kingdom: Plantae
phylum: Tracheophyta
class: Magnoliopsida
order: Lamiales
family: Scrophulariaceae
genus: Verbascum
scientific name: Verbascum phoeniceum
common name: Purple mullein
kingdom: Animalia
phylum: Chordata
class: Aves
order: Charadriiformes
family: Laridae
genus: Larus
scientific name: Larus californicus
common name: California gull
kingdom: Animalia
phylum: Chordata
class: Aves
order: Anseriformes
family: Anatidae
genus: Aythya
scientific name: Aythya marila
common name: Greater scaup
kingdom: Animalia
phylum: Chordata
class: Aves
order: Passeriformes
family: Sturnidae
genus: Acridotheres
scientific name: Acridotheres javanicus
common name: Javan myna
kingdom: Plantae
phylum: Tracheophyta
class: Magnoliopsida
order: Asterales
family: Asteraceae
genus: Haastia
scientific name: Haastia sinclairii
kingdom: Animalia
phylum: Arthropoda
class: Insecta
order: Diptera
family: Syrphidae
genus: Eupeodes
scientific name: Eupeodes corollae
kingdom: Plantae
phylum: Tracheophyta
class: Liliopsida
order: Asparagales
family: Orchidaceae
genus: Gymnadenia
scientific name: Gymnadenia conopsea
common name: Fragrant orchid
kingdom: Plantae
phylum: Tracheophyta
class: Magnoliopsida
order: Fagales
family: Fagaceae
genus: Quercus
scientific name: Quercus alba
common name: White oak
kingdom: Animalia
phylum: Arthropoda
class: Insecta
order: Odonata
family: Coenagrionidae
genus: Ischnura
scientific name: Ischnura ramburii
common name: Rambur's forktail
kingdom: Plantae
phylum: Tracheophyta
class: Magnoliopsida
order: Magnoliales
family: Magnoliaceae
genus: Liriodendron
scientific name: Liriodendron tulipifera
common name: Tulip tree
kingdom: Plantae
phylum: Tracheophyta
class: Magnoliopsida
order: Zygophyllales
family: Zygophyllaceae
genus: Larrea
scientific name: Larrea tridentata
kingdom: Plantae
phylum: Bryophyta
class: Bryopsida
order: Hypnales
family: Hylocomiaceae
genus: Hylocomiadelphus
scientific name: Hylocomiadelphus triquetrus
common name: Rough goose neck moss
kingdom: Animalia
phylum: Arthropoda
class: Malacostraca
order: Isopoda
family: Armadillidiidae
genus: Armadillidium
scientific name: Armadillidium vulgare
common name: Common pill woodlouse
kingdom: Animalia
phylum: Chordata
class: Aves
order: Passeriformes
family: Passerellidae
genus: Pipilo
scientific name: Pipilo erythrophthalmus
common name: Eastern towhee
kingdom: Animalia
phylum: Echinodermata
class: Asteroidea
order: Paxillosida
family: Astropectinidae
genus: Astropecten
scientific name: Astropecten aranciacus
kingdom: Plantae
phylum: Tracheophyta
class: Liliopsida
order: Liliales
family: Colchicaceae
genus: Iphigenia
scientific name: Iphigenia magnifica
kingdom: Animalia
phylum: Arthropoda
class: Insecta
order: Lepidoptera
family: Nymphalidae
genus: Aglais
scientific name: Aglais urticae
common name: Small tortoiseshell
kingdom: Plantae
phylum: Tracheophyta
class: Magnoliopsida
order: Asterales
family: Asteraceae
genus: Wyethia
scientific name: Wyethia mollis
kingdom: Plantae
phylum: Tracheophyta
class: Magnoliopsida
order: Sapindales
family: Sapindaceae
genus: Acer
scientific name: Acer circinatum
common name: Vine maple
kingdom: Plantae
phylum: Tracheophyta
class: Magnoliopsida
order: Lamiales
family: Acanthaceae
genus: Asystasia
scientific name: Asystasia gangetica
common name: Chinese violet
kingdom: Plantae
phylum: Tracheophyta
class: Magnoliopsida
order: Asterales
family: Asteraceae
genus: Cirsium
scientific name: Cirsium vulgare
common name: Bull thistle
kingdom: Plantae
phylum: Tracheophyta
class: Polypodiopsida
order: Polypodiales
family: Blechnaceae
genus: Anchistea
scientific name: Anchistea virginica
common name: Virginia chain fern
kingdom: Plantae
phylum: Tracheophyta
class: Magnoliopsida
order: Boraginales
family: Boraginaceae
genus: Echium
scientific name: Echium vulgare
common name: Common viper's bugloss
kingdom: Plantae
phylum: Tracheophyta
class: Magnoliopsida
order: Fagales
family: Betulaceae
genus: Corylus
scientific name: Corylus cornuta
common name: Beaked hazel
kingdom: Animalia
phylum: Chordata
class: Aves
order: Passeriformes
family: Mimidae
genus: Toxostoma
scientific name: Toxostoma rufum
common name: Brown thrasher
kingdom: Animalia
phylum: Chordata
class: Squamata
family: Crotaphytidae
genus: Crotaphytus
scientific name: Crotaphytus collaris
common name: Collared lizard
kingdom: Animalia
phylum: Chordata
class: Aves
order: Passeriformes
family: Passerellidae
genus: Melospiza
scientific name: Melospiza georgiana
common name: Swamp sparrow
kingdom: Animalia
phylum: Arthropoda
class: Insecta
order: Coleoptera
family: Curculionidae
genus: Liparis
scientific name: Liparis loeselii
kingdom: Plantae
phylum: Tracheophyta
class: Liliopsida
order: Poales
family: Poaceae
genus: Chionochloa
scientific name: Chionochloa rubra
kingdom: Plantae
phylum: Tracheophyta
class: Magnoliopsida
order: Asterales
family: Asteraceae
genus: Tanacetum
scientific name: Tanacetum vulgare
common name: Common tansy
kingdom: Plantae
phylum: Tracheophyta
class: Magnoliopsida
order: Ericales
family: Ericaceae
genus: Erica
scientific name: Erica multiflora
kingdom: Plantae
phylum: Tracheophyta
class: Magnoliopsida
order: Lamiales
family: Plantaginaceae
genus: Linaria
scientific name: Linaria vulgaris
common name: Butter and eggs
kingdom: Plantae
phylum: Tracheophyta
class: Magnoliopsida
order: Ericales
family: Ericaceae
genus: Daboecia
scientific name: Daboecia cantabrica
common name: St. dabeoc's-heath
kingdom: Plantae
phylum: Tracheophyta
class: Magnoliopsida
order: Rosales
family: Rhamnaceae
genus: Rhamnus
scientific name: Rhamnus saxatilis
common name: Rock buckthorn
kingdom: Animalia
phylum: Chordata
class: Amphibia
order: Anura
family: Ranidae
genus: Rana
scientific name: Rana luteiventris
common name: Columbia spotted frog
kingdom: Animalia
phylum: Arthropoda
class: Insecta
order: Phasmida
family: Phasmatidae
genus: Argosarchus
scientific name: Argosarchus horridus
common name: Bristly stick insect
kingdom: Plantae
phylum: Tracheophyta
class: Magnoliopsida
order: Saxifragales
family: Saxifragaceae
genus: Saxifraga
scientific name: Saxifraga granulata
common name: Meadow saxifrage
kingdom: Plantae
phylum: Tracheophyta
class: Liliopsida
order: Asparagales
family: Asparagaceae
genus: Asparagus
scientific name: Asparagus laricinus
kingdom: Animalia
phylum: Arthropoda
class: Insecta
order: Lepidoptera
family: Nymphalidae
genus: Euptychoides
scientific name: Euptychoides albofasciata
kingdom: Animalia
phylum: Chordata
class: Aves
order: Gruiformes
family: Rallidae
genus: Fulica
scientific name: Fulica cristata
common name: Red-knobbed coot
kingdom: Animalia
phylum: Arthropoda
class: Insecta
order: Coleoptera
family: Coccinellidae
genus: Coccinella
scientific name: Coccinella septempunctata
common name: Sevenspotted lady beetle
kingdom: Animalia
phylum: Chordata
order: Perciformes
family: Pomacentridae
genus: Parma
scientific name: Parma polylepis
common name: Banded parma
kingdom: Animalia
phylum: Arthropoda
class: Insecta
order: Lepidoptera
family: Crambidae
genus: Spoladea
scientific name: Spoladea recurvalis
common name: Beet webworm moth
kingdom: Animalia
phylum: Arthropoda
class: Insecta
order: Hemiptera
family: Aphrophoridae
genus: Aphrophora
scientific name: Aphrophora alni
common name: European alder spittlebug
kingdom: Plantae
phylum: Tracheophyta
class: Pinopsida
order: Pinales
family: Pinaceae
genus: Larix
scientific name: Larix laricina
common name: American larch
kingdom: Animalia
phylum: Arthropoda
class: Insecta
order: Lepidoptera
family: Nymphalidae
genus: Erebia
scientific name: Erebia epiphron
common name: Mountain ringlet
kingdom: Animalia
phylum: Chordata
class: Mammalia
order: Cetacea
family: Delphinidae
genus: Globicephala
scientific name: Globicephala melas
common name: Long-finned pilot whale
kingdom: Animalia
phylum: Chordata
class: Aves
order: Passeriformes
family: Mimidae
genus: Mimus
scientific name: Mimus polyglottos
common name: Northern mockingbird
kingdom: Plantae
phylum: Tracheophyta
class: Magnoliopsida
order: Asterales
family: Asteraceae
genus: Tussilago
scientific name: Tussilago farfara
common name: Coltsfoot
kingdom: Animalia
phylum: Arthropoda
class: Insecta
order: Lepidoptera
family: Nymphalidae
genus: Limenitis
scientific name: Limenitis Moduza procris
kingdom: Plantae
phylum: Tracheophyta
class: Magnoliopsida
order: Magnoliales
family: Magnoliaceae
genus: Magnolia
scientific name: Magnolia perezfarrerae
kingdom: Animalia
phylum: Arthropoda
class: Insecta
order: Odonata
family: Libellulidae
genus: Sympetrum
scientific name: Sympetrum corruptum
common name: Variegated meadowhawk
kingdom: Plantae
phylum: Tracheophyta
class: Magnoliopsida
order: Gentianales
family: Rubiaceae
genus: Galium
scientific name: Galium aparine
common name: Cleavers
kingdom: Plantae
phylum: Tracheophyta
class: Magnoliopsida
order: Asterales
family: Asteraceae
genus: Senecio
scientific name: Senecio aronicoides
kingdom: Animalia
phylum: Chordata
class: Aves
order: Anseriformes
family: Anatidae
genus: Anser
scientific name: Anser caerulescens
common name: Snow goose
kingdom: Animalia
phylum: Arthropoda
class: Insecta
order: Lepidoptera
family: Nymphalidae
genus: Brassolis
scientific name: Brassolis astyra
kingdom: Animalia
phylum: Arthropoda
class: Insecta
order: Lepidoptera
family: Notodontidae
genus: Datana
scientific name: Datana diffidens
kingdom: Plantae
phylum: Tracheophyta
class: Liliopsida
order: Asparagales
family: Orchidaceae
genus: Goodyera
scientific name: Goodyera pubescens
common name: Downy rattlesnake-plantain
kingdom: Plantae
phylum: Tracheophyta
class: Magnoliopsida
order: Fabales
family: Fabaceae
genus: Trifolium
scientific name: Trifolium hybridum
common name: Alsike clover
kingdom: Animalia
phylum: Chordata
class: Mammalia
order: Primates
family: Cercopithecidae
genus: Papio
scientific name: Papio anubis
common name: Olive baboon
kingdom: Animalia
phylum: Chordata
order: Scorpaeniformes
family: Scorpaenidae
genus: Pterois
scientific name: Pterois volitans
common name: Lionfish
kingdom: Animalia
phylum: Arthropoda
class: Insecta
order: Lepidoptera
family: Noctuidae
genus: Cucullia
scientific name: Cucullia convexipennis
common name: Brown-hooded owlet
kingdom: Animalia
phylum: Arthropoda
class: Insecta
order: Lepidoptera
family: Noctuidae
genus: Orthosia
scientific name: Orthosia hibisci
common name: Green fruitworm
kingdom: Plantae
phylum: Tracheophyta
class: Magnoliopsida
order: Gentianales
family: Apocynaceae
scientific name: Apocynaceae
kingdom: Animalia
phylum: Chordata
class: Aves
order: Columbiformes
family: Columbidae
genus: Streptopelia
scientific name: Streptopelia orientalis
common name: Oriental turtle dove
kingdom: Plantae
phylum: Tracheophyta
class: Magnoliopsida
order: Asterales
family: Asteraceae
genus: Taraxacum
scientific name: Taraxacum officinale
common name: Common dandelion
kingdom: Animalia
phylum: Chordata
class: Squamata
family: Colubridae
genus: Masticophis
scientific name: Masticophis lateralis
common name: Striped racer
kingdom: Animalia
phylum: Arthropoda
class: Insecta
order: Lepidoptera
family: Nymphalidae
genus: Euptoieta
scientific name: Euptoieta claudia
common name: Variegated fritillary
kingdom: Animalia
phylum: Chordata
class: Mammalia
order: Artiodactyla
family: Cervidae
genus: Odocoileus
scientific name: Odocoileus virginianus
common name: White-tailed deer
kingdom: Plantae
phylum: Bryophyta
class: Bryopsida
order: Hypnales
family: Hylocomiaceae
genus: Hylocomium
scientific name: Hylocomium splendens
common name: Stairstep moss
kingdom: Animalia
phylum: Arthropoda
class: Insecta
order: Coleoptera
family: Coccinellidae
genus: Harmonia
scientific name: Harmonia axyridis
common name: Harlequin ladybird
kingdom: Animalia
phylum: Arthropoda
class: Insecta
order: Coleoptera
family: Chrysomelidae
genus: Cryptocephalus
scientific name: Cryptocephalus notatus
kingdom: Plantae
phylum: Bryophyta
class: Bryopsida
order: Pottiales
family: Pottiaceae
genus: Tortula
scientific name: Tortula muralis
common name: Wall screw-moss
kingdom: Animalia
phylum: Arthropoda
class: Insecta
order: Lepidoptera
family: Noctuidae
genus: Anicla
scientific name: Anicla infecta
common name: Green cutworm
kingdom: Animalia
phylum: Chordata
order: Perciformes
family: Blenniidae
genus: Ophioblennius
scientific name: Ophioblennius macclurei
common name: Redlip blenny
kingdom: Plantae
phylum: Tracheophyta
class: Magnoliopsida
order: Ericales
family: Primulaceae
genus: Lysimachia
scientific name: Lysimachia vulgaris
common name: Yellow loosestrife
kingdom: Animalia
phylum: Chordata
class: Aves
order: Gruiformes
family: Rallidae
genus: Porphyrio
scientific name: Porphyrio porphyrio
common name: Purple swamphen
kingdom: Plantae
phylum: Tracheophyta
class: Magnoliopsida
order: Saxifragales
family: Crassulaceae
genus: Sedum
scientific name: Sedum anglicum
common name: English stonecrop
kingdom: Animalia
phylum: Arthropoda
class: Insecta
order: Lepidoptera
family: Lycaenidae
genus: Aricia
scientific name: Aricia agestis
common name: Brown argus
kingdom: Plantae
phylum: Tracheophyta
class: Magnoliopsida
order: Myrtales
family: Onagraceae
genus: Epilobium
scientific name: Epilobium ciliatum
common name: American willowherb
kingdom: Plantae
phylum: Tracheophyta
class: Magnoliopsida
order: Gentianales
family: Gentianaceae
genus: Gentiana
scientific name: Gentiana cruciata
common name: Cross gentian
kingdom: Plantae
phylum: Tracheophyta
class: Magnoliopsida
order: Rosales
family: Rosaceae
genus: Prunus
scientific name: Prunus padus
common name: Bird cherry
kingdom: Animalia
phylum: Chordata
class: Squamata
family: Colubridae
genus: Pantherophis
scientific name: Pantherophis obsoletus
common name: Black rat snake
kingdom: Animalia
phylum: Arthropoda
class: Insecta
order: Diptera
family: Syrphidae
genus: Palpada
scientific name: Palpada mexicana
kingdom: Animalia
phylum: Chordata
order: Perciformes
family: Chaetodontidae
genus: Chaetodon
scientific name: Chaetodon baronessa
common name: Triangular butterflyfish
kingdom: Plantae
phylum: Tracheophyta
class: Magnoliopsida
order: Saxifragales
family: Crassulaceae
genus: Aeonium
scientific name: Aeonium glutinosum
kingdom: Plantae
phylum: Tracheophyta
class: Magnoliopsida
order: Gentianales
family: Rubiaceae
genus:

※

◆ **Requirement**
Render the lines as a Markdown table with two columns, Row and Line. Begin at the line that contains "genus: Gentiana", stop after the last line, number each row, and leave out any blank lines.

◆ **Exercise result**
| Row | Line |
|---|---|
| 1 | genus: Gentiana |
| 2 | scientific name: Gentiana cruciata |
| 3 | common name: Cross gentian |
| 4 | kingdom: Plantae |
| 5 | phylum: Tracheophyta |
| 6 | class: Magnoliopsida |
| 7 | order: Rosales |
| 8 | family: Rosaceae |
| 9 | genus: Prunus |
| 10 | scientific name: Prunus padus |
| 11 | common name: Bird cherry |
| 12 | kingdom: Animalia |
| 13 | phylum: Chordata |
| 14 | class: Squamata |
| 15 | family: Colubridae |
| 16 | genus: Pantherophis |
| 17 | scientific name: Pantherophis obsoletus |
| 18 | common name: Black rat snake |
| 19 | kingdom: Animalia |
| 20 | phylum: Arthropoda |
| 21 | class: Insecta |
| 22 | order: Diptera |
| 23 | family: Syrphidae |
| 24 | genus: Palpada |
| 25 | scientific name: Palpada mexicana |
| 26 | kingdom: Animalia |
| 27 | phylum: Chordata |
| 28 | order: Perciformes |
| 29 | family: Chaetodontidae |
| 30 | genus: Chaetodon |
| 31 | scientific name: Chaetodon baronessa |
| 32 | common name: Triangular butterflyfish |
| 33 | kingdom: Plantae |
| 34 | phylum: Tracheophyta |
| 35 | class: Magnoliopsida |
| 36 | order: Saxifragales |
| 37 | family: Crassulaceae |
| 38 | genus: Aeonium |
| 39 | scientific name: Aeonium glutinosum |
| 40 | kingdom: Plantae |
| 41 | phylum: Tracheophyta |
| 42 | class: Magnoliopsida |
| 43 | order: Gentianales |
| 44 | family: Rubiaceae |
| 45 | genus: |